Since June 13, 2017, when Ottawa area MP Yasir Naqvi took the reins as Ontario’s attorney general, 70 per cent of his appointments to the bench have been drawn from the Crown’s office. Over the last eight months 17 judges have been appointed to the Ontario Court of Justice — 12 of those appointments were Crown attorneys and five were defence counsel.
That does not seem like a level playing field.
But this is not a new problem special to Naqvi — it has been this way for decades.
Don’t get me wrong — Crown attorneys can and do make fantastic judges. Some of my very favourite judges are former Crown attorneys and they have proven to be smart, fair, compassionate and a pleasure to appear before. But the simple numbers cast doubt on what at first blush appears to be a rigorous and independent provincial judicial application and review process.
In Ontario aspiring judges must submit 14 copies of their application packageto an independent committee which reviews and interviews the candidates and provides a ranked list to the attorney general who then makes his picks.
The independent committee is made up of a mix of members from the bench, bar and general public and its composition is legislatively required to reflect the diversity of Ontario’s population, including gender, geography, racial and cultural minorities.
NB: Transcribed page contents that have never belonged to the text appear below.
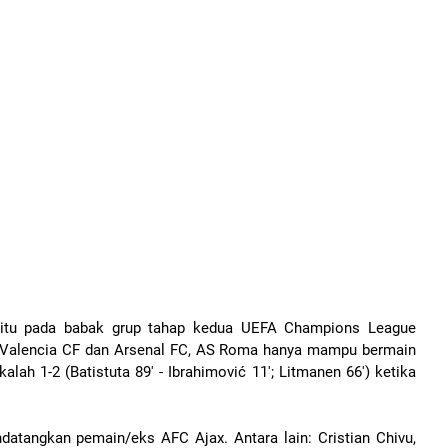
aitu pada babak grup tahap kedua UEFA Champions League
a Valencia CF dan Arsenal FC, AS Roma hanya mampu bermain
lah 1-2 (Batistuta 89' - Ibrahimović 11'; Litmanen 66') ketika
atangkan pemain/eks AFC Ajax. Antara lain: Cristian Chivu,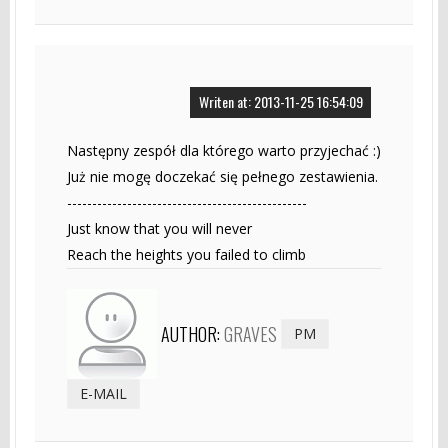
Writen at: 2013-11-25 16:54:09
Następny zespół dla którego warto przyjechać :)
Już nie mogę doczekać się pełnego zestawienia.
------------------------------------------------
Just know that you will never
Reach the heights you failed to climb
AUTHOR:
GRAVES
PM
E-MAIL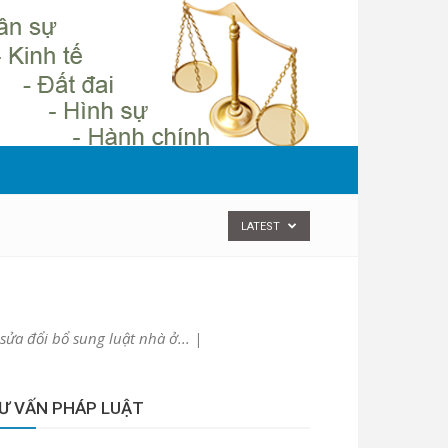
LATEST
ửa đổi bổ sung luật nhà ở... |
Ư VẤN PHÁP LUẬT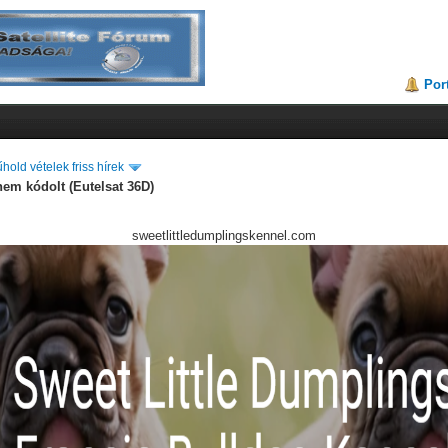
Por
hold vételek friss hírek
nem kódolt (Eutelsat 36D)
sweetlittledumplingskennel.com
And the committee is not stacked with Crowns or provincial bagmen and it currently includes David M. Humphrey — a respected criminal defence lawyer. Also, I have a bit of inside information: since Naqvi became Ontario’s chief legal adviser to the Her Majesty the Queen in Right of Ontario many many excellent defence counsel have submitted judicial applications.
So, excellent criminal lawyers are applying, the ranking process is independent, and the selection committee includes a powerful voice from the defence bar — so where does the inequity in appointments come from?
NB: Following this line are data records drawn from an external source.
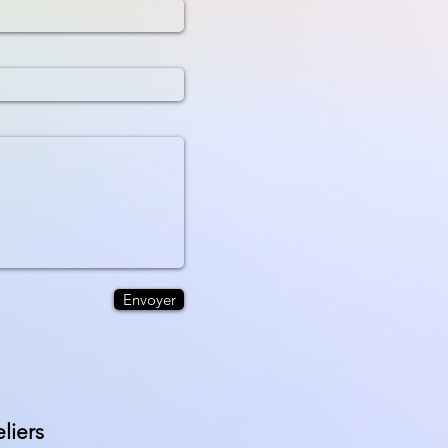
Envoyer
liers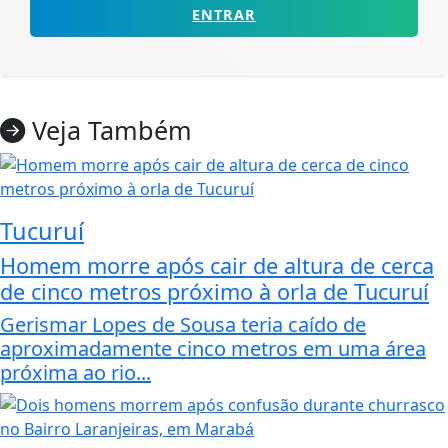
ENTRAR
Veja Também
Tucuruí
Homem morre após cair de altura de cerca
de cinco metros próximo à orla de Tucuruí
Gerismar Lopes de Sousa teria caído de
aproximadamente cinco metros em uma área
próxima ao rio...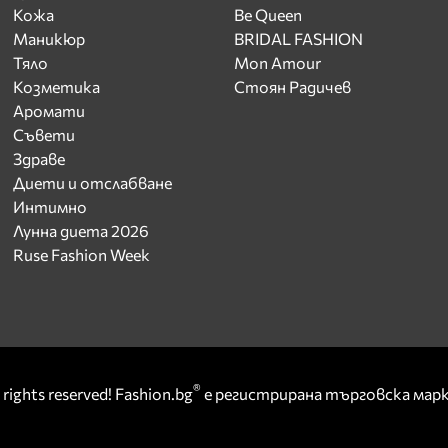
Кожа
Be Queen
Маникюр
BRIDAL FASHION
Тяло
Mon Amour
Козметика
Стоян Радичев
Аромати
Съвети
Здраве
Диети и отслабване
Интимно
Лунна диета 2026
Ruse Fashion Week
®
rights reserved! Fashion.bg
е регистрирана търговска ма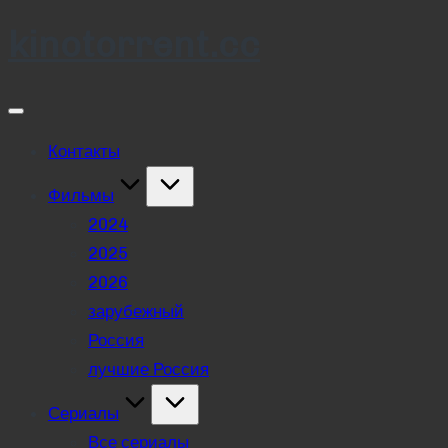
kinotorrent.cc
Skip
to
content
Контакты
Фильмы
2024
2025
2026
зарубежный
Россия
лучшие Россия
Сериалы
Все сериалы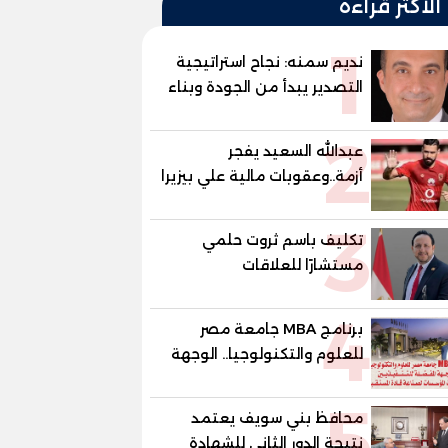
الأكثر قراءة
1
نديم سمنه: نجاح استراتيجية
التصدير يبدأ من الجودة وبناء
الثقة في شعار "صنع في
2
مصر"
عبدالله السعيد يفجر
أزمة..وعقوبات مالية علي بيزيرا
وبانزا
3
تكليف باسم ثروت حلمي
مستشارًا للعلاقات
الدبلوماسية وعضوًا بالهيئة
4
الاستشارية العليا لمنظمة
برنامج MBA جامعة مصر
«جاد جمينت يوإن»
للعلوم والتكنولوجيا.. الوجهة
المفضلة للتنفيذيين وقيادات
5
المؤسسات لصناعة قادة
محافظ بني سويف يعتمد
المستقبل
نتيجة الدور الثاني للشهادة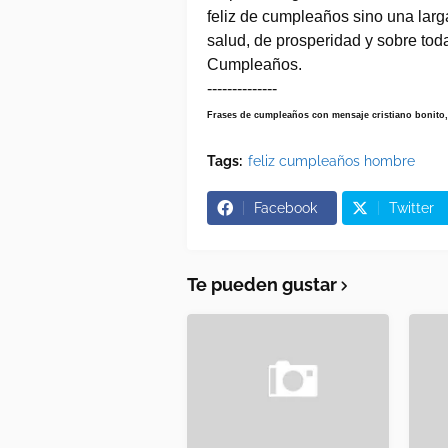
feliz de cumpleaños sino una larg
salud, de prosperidad y sobre toda
Cumpleaños.
--------------
Frases de cumpleaños con mensaje cristiano bonito, 
Tags:
feliz cumpleaños hombre
Facebook
Twitter
Te pueden gustar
It may be that systemic institutional bias favours Crown attorneys.
Perhaps one small example: If senior defence counsel wish to take a continuing legal education course they have to not only pay for the program but take unpaid time off work to attend it. You see, in private practice there are no salaries — you eat what you kill. Superstars in the Crown’s office can take advantage of internal courses, subsidized conferences and they still get paid their salaries — it’s all pensionable time. So maybe Crown lawyers just look better on paper and get ranked higher by the committee. Or maybe they don’t and the attorney general just prefers to pick his own. It is impossible to say — the lists, the AG’s decision and his reasons are all secret. But it seems that Naqvi may finally be taking some baby steps to level the judicial playing field. His latest appointment of three judges to the Ontario Court of Justice in Ottawa included two former defence lawyers (let’s be clear — these were no token appointments but legal heavyweights).
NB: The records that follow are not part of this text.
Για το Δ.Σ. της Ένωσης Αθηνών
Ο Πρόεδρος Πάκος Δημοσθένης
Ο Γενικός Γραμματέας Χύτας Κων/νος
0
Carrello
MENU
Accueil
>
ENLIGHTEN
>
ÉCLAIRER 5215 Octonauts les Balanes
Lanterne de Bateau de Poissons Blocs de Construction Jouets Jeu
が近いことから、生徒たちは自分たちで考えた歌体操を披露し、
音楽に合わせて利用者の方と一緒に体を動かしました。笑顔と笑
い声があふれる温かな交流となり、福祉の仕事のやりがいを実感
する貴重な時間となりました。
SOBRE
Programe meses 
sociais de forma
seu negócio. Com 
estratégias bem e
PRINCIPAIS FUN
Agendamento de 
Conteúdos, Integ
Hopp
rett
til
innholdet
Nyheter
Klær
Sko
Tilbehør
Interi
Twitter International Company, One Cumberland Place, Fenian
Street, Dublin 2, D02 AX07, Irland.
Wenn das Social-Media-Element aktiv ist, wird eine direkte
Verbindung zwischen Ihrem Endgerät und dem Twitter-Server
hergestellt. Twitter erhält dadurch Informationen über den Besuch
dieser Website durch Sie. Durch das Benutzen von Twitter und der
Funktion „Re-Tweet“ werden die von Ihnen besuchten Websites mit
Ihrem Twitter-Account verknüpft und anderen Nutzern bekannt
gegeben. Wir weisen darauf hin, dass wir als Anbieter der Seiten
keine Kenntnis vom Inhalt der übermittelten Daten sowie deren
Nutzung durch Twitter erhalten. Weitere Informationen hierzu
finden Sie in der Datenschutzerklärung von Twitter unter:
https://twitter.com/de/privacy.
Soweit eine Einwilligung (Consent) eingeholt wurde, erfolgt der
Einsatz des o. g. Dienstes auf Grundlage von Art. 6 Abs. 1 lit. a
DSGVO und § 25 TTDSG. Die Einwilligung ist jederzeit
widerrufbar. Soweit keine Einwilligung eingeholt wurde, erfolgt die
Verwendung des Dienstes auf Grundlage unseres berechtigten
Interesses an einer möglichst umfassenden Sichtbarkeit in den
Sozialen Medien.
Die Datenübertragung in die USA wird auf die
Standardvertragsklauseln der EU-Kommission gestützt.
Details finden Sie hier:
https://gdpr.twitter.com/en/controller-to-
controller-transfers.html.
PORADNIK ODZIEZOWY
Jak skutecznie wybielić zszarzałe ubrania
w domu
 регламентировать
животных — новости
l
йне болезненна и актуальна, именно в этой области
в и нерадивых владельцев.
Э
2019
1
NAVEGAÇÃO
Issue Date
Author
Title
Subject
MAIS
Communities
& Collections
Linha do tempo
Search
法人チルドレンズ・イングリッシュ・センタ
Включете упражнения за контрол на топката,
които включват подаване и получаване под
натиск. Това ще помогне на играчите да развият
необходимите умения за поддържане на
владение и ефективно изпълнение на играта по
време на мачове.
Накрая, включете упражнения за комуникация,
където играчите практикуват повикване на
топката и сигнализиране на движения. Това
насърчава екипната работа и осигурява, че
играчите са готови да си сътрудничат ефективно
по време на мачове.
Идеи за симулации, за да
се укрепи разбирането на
So only another seven rounds of appointments like the latest one and Naqvi’s numbers will be even. And we all should hope that Naqvi’s move toward parity continues. A diverse bench is to all of our benefit. Former defence counsel know the difficulties of private practice — no pension, difficult clients and meagre legal aid pay. These former defence counsel judges are no more compassionate or intelligent than their brothers and sisters who were plucked from the Crown’s office but they have first-hand experience with a different side of the adversarial system. In the post-Jordan era of overflowing dockets, where every adjournment could lead to serious cases being thrown out of court, judges who have first-hand experience dealing with retainer delays, unrepresented accused and difficult clients bring a special value to the bench.
For our justice system to be truly just, our bench must be comprised by a diversity of race, religion and perspective — but quite frankly we can do better on all fronts.